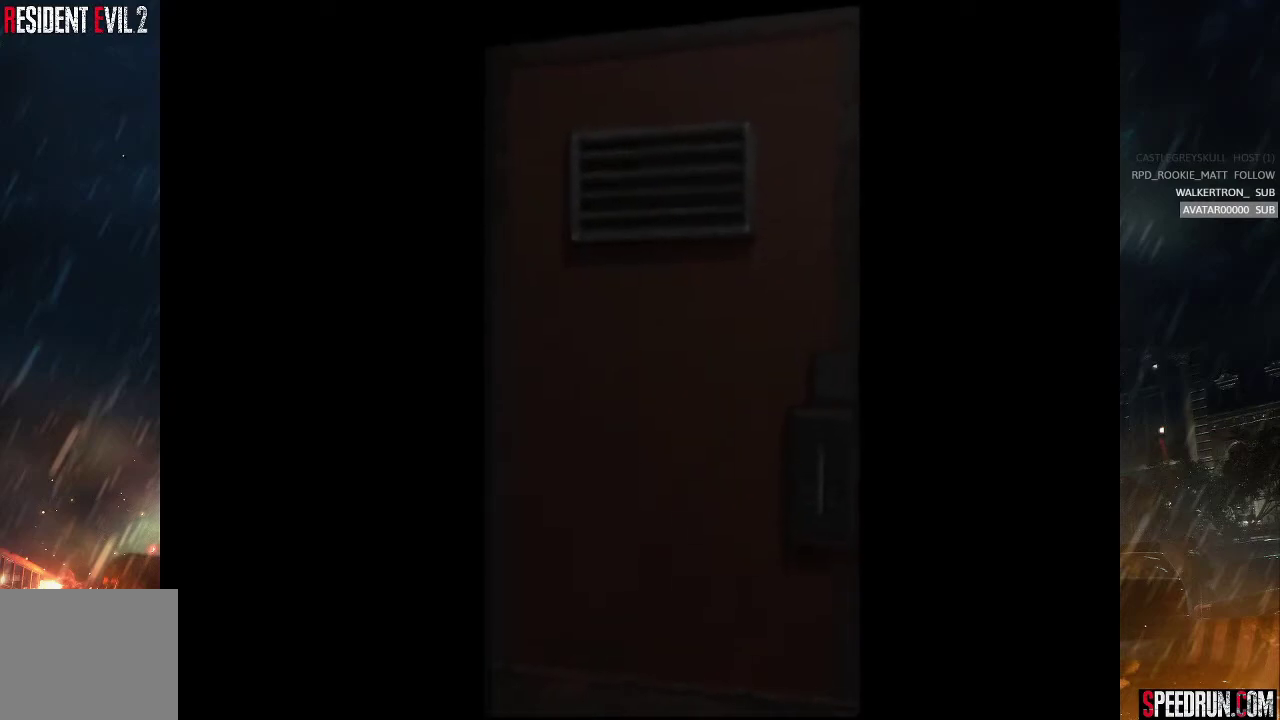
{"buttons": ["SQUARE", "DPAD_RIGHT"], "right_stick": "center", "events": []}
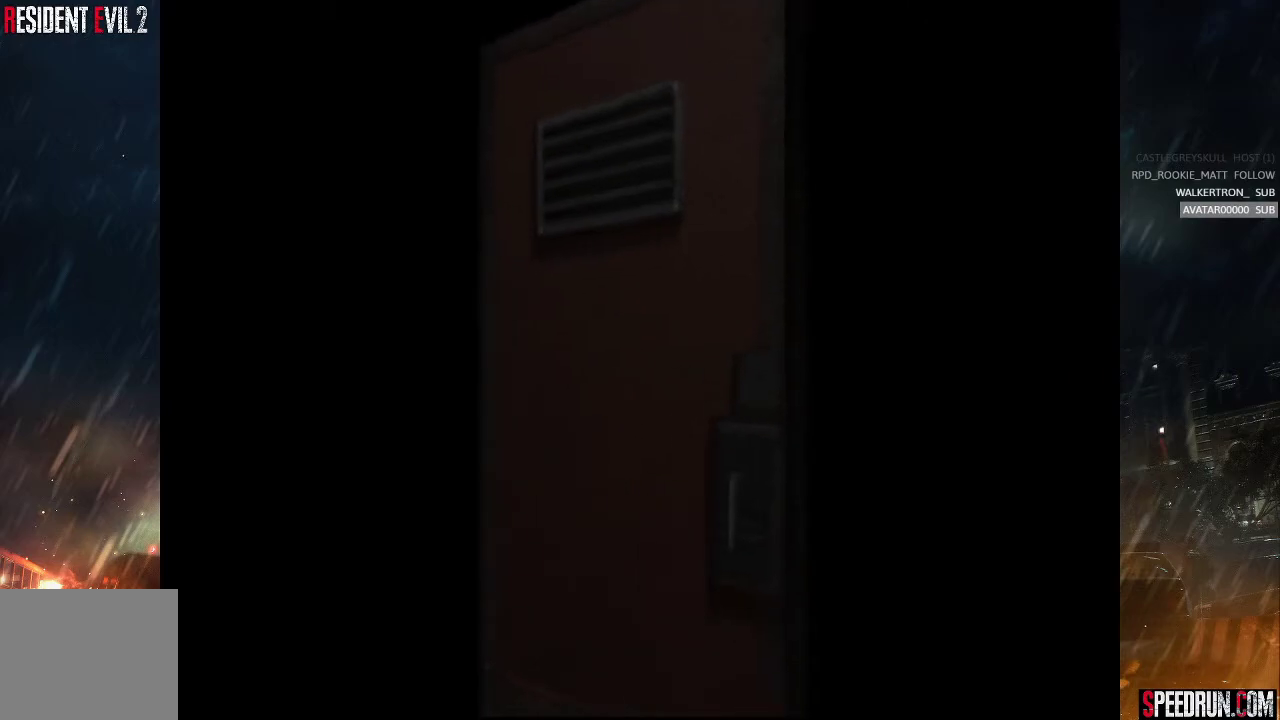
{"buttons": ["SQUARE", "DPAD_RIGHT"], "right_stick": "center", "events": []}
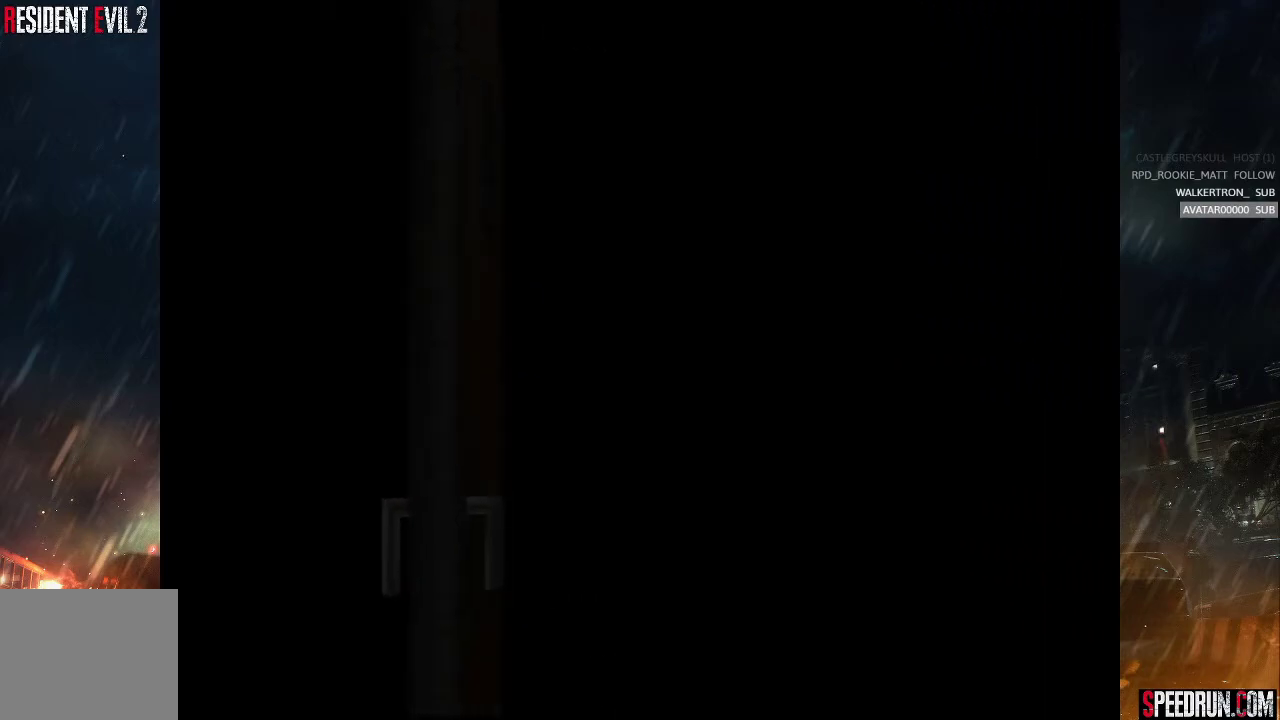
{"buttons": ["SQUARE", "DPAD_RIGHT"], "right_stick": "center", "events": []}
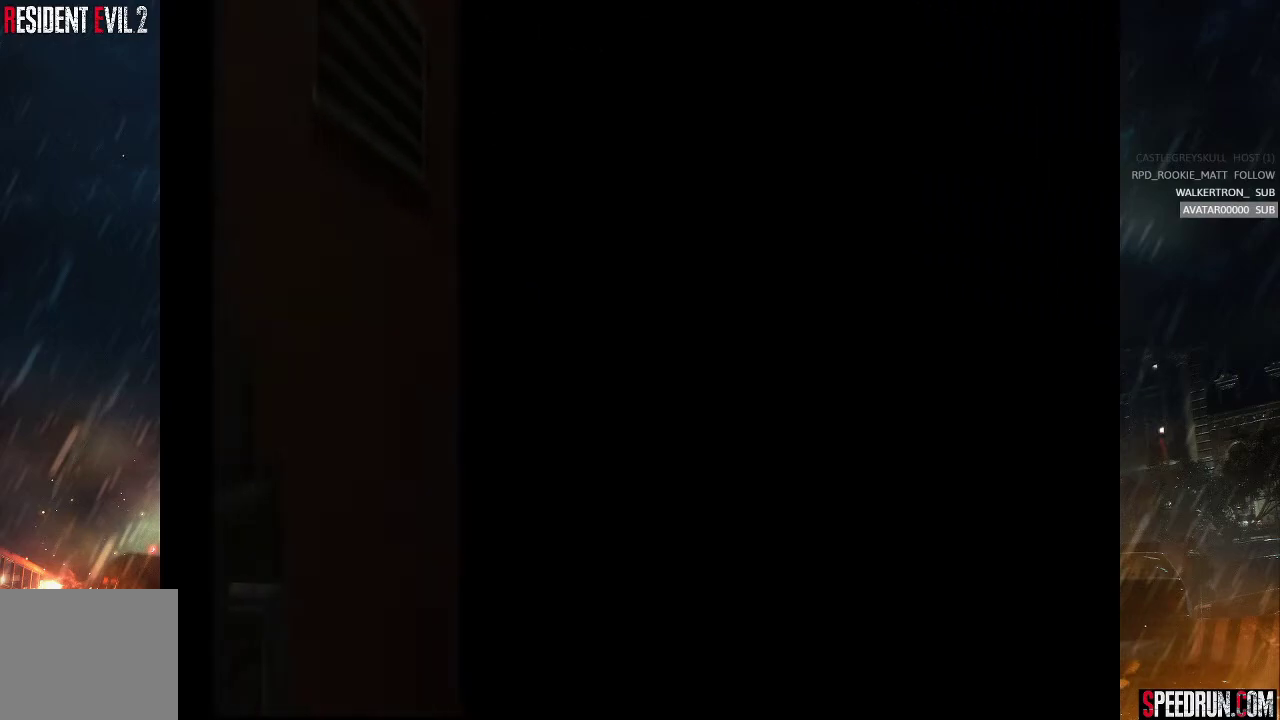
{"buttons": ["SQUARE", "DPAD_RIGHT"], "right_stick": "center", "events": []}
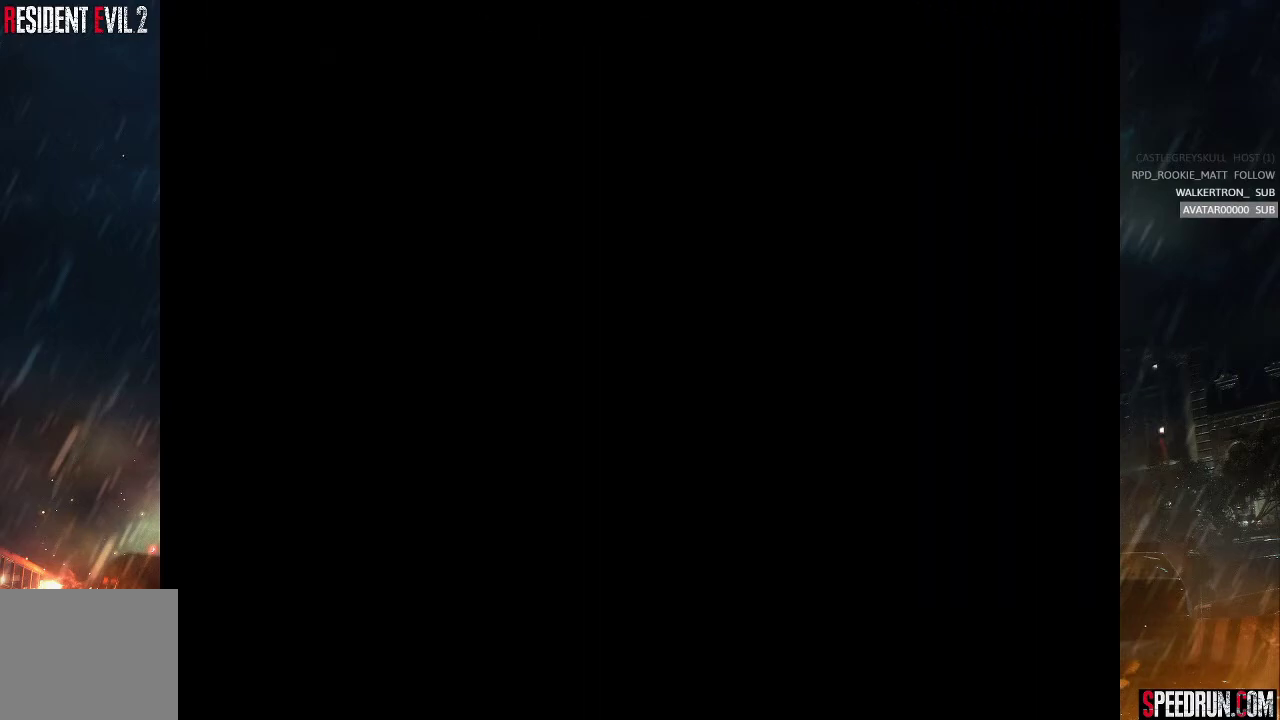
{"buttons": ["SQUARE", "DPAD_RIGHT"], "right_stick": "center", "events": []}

WHAT TO PRODUCE: Every record, from top to bottom, gets written out exactly; no picture goes into the copy.

FINISHED TASK:
{"buttons": ["SQUARE", "DPAD_RIGHT"], "right_stick": "center", "events": []}
{"buttons": ["SQUARE", "DPAD_RIGHT"], "right_stick": "center", "events": []}
{"buttons": ["SQUARE", "DPAD_RIGHT"], "right_stick": "center", "events": []}
{"buttons": ["SQUARE", "DPAD_RIGHT"], "right_stick": "center", "events": []}
{"buttons": ["SQUARE", "DPAD_RIGHT"], "right_stick": "center", "events": []}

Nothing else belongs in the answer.